Das Tierwohl Label als Farce

Wie Julia Klöckner, Bundesministerin für Ernährung und Landwirtschaft, vor einigen Wochen verkündete, soll das Tierwohl Label für eine bessere Haltung von Nutztieren stehen. In der Realität aber sind die Veränderungen nur marginal. Hat ein 110 Kilogramm schweres Schwein in der konventionellen Tierhaltung rund 0,75 Quadratmeter Platz, schreibt das Tierwohl Label 0,9 Quadratmeter vor. Viel zu wenig für Tiere dieser Größe, wie zahlreiche Tierschützer mahnen. Auch andere Verbesserungen wirken nur auf den ersten Blick gut.
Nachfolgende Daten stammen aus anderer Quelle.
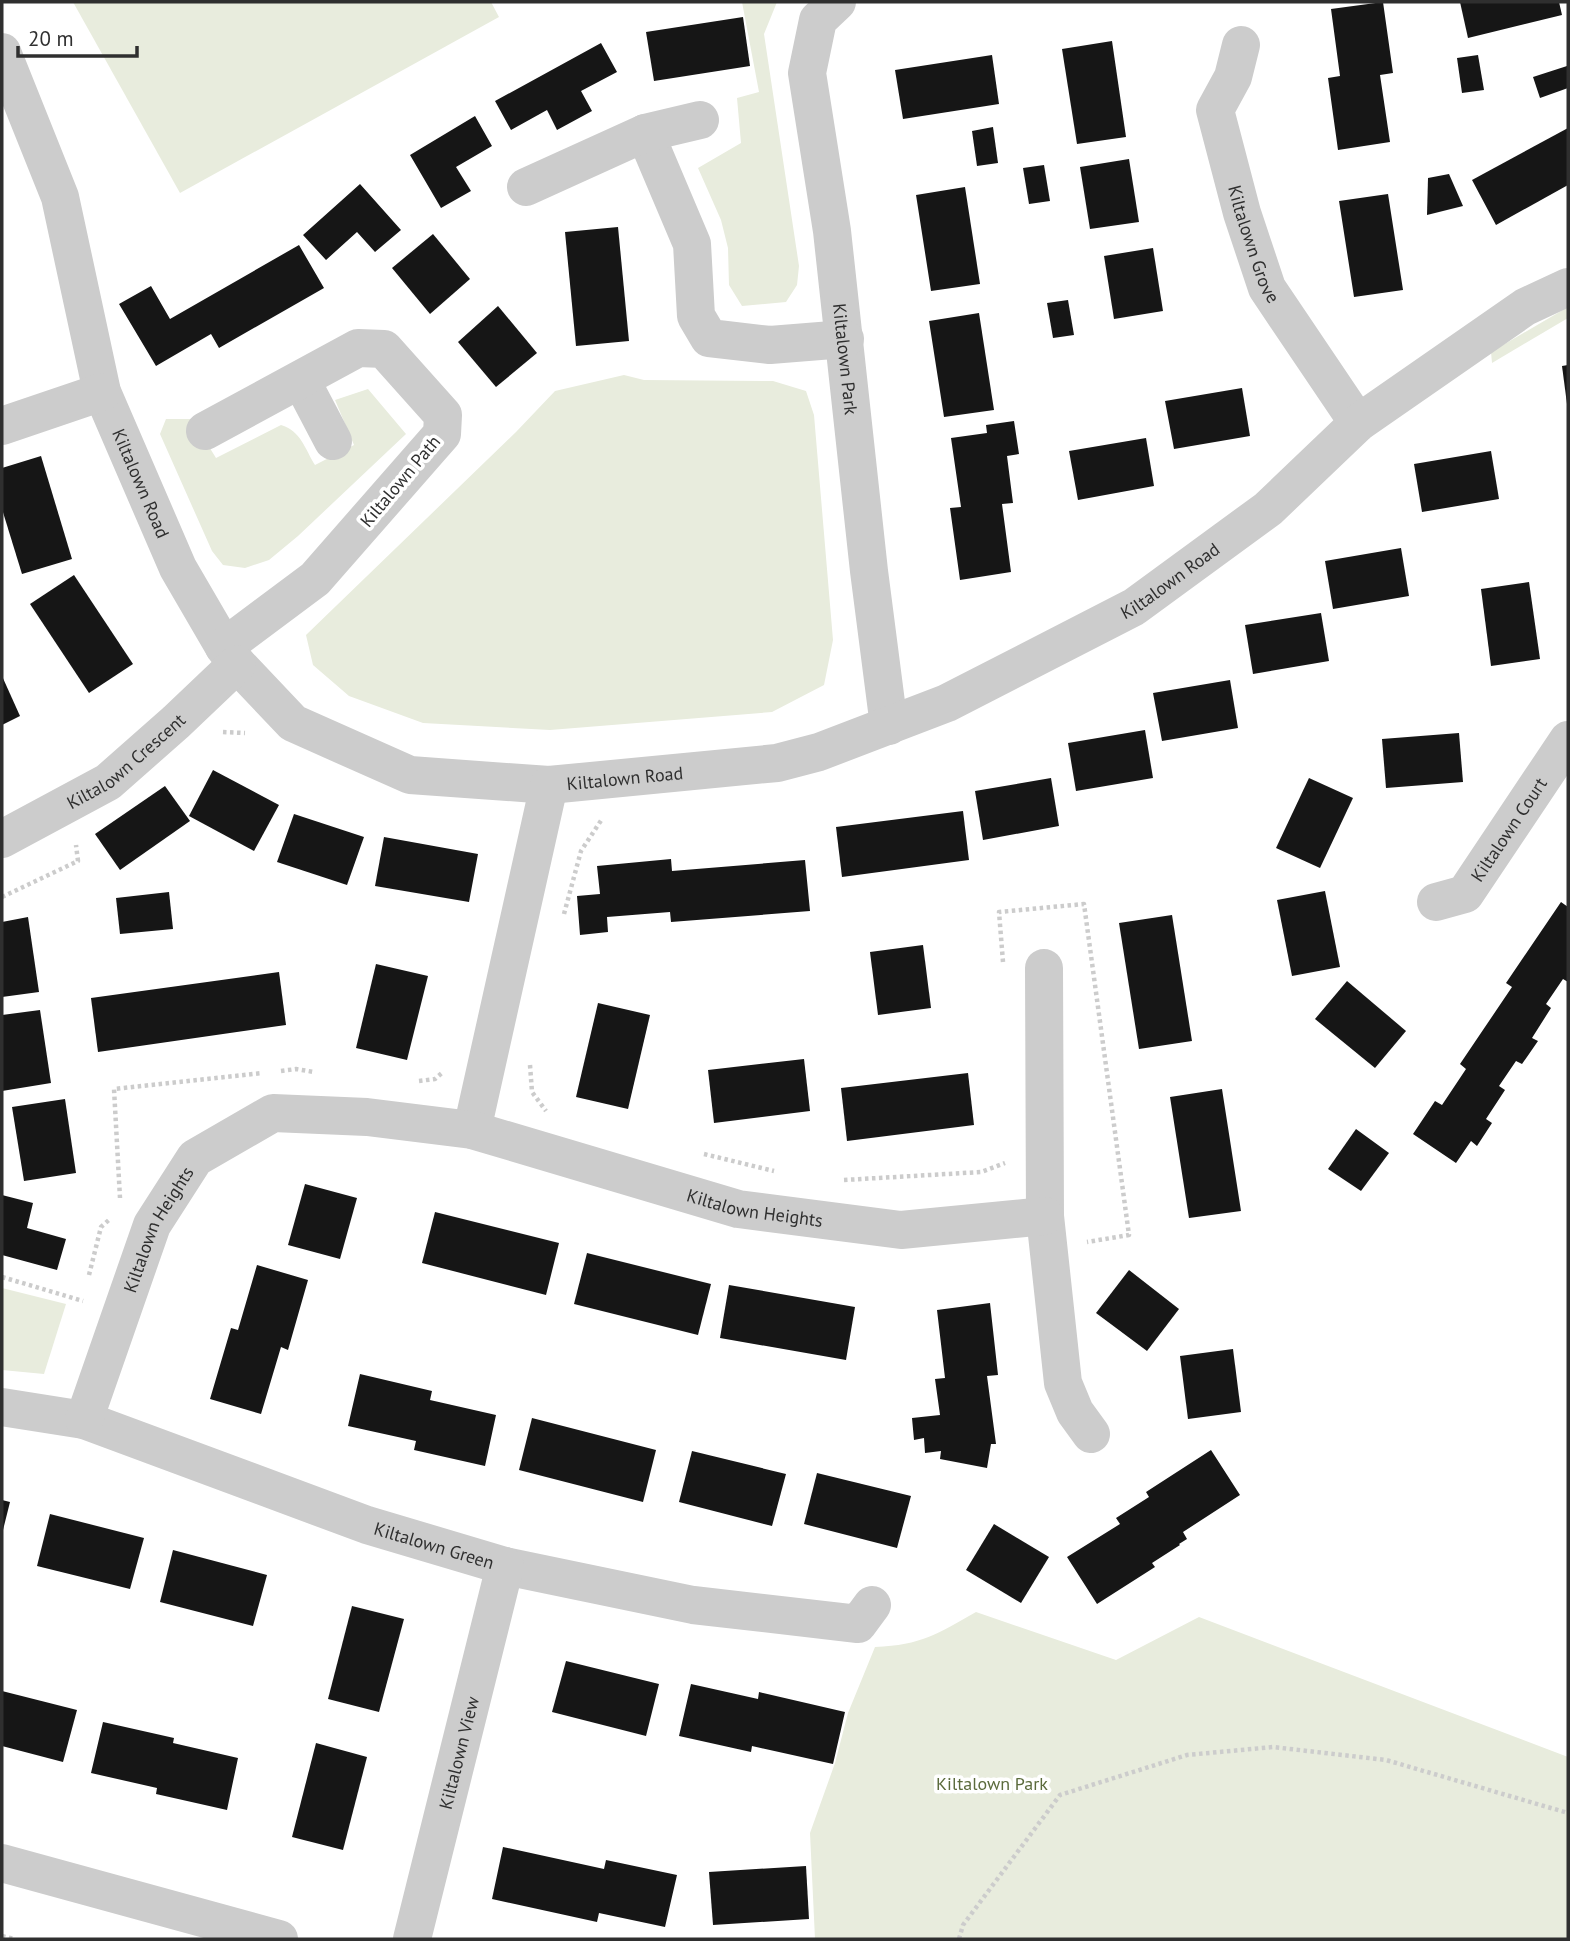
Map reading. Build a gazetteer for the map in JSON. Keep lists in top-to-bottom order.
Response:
{
  "streets": {
    "street": [
      "Kiltalown Grove",
      "Kiltalown Park",
      "Kiltalown Path",
      "Kiltalown Road",
      "Kiltalown Crescent",
      "Kiltalown Court",
      "Kiltalown Heights",
      "Kiltalown Green",
      "Kiltalown View"
    ]
  },
  "crossings": [
    ["Kiltalown Grove", "Kiltalown Road"],
    ["Kiltalown Park", "Kiltalown Road"],
    ["Kiltalown Path", "Kiltalown Road"],
    ["Kiltalown Path", "Kiltalown Crescent"],
    ["Kiltalown Road", "Kiltalown Crescent"],
    ["Kiltalown Heights", "Kiltalown Green"],
    ["Kiltalown Green", "Kiltalown View"]
  ],
  "parks": ["Kiltalown Park"],
  "scale_bar": "20 m"
}
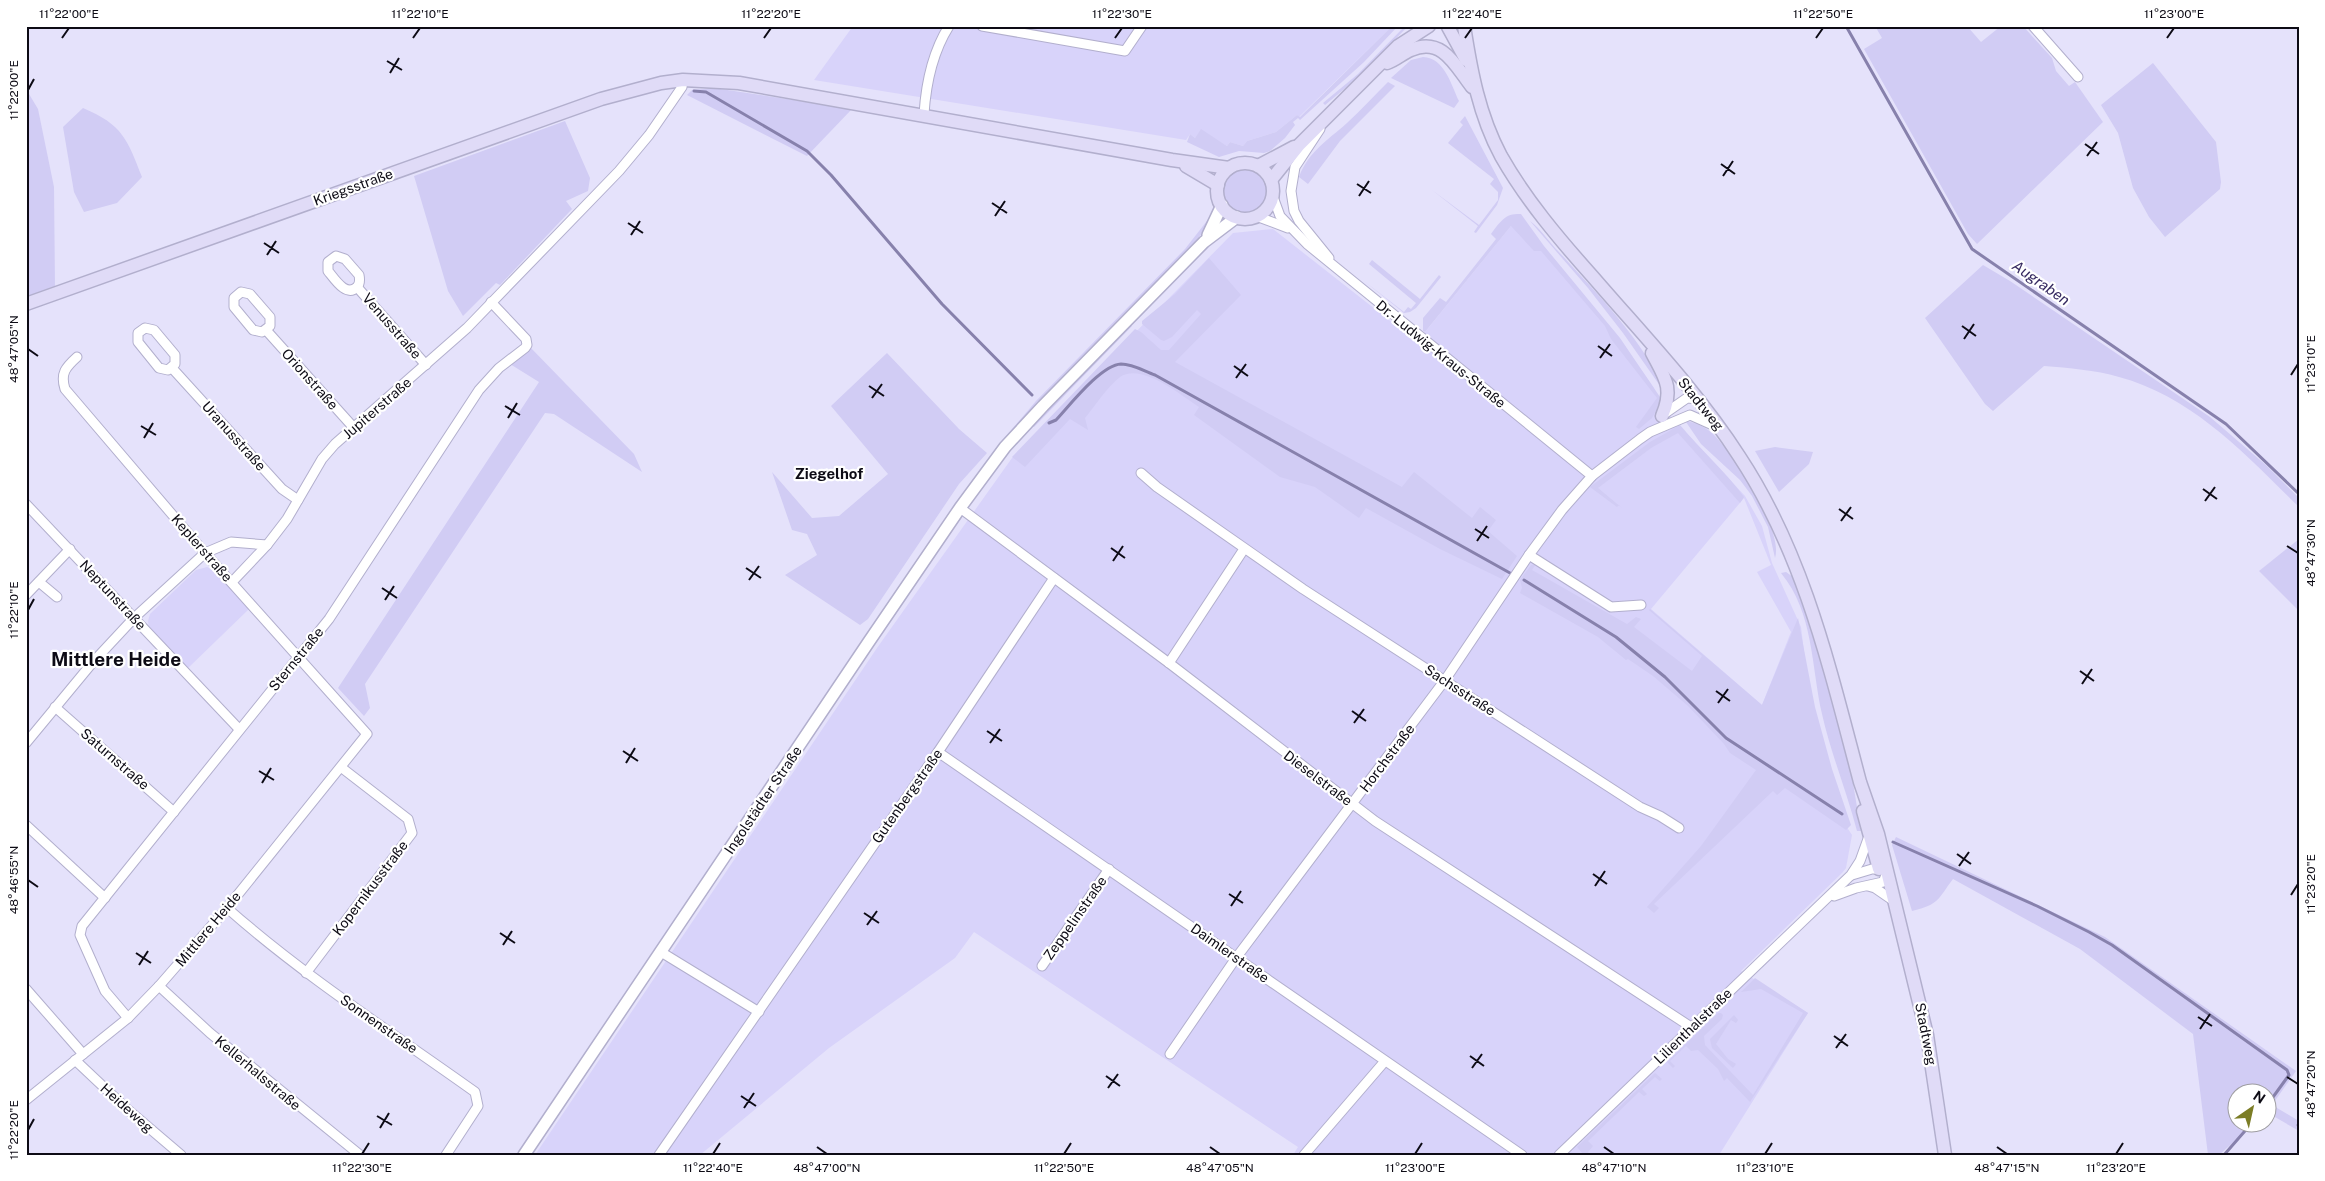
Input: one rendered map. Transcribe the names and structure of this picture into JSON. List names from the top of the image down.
{
  "streets": {
    "main road": ["Kriegsstraße", "Stadtweg"],
    "street": [
      "Venusstraße",
      "Dr.-Ludwig-Kraus-Straße",
      "Orionstraße",
      "Jupiterstraße",
      "Uranusstraße",
      "Keplerstraße",
      "Neptunstraße",
      "Sternstraße",
      "Sachsstraße",
      "Horchstraße",
      "Saturnstraße",
      "Dieselstraße",
      "Gutenbergstraße",
      "Ingolstädter Straße",
      "Kopernikusstraße",
      "Zeppelinstraße",
      "Mittlere Heide",
      "Daimlerstraße",
      "Sonnenstraße",
      "Lilienthalstraße",
      "Kellerhalsstraße",
      "Heideweg"
    ]
  },
  "crossings": [
    ["Kriegsstraße", "Jupiterstraße"],
    ["Venusstraße", "Jupiterstraße"],
    ["Dr.-Ludwig-Kraus-Straße", "Horchstraße"],
    ["Orionstraße", "Jupiterstraße"],
    ["Stadtweg", "Horchstraße"],
    ["Stadtweg", "Lilienthalstraße"],
    ["Jupiterstraße", "Uranusstraße"],
    ["Jupiterstraße", "Keplerstraße"],
    ["Jupiterstraße", "Sternstraße"],
    ["Keplerstraße", "Sternstraße"],
    ["Keplerstraße", "Mittlere Heide"],
    ["Neptunstraße", "Sternstraße"],
    ["Sternstraße", "Saturnstraße"],
    ["Sternstraße", "Mittlere Heide"],
    ["Sachsstraße", "Horchstraße"],
    ["Horchstraße", "Dieselstraße"],
    ["Horchstraße", "Daimlerstraße"],
    ["Dieselstraße", "Gutenbergstraße"],
    ["Dieselstraße", "Ingolstädter Straße"],
    ["Dieselstraße", "Lilienthalstraße"],
    ["Gutenbergstraße", "Daimlerstraße"],
    ["Kopernikusstraße", "Mittlere Heide"],
    ["Kopernikusstraße", "Sonnenstraße"],
    ["Zeppelinstraße", "Daimlerstraße"],
    ["Mittlere Heide", "Sonnenstraße"],
    ["Mittlere Heide", "Kellerhalsstraße"],
    ["Mittlere Heide", "Heideweg"]
  ],
  "districts": ["Ziegelhof", "Mittlere Heide"],
  "water": ["Augraben"],
  "north": "top right",
  "coordinates": [
    "11°22'00\"E",
    "11°22'10\"E",
    "11°22'20\"E",
    "11°22'30\"E",
    "11°22'40\"E",
    "11°22'50\"E",
    "11°23'00\"E",
    "48°47'05\"N",
    "11°23'10\"E",
    "48°47'30\"N",
    "48°46'55\"N",
    "11°23'20\"E",
    "48°47'20\"N",
    "48°47'00\"N",
    "48°47'10\"N",
    "48°47'15\"N"
  ]
}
Auch Politiker kritisieren das Label

Nicht nur Tierschützer stellen sich öffentlich gegen das neue Tierwohl Konzept. Die frühere Bundesministerin für Ernährung, Landwirtschaft und Verbraucherschutz, Renate Künast, fand ebenfalls deutliche Worte. Der Platz pro Tier sei noch immer zu gering. Auch die Tatsache, dass das Tierwohl Label lediglich freiwillig ist, kritisiert sie. Besser wäre es gewesen, einen gesetzlichen Standard zu erschaffen, der dem Tierwohl langfristig betrachtet mehr gebracht hätte. Das aber dürfte schwer sein, denn laut Bauernverband wären mit den geforderten Veränderungen Mehrausgaben verbunden, die ohne finanzielle Unterstützung nicht zu stemmen sind.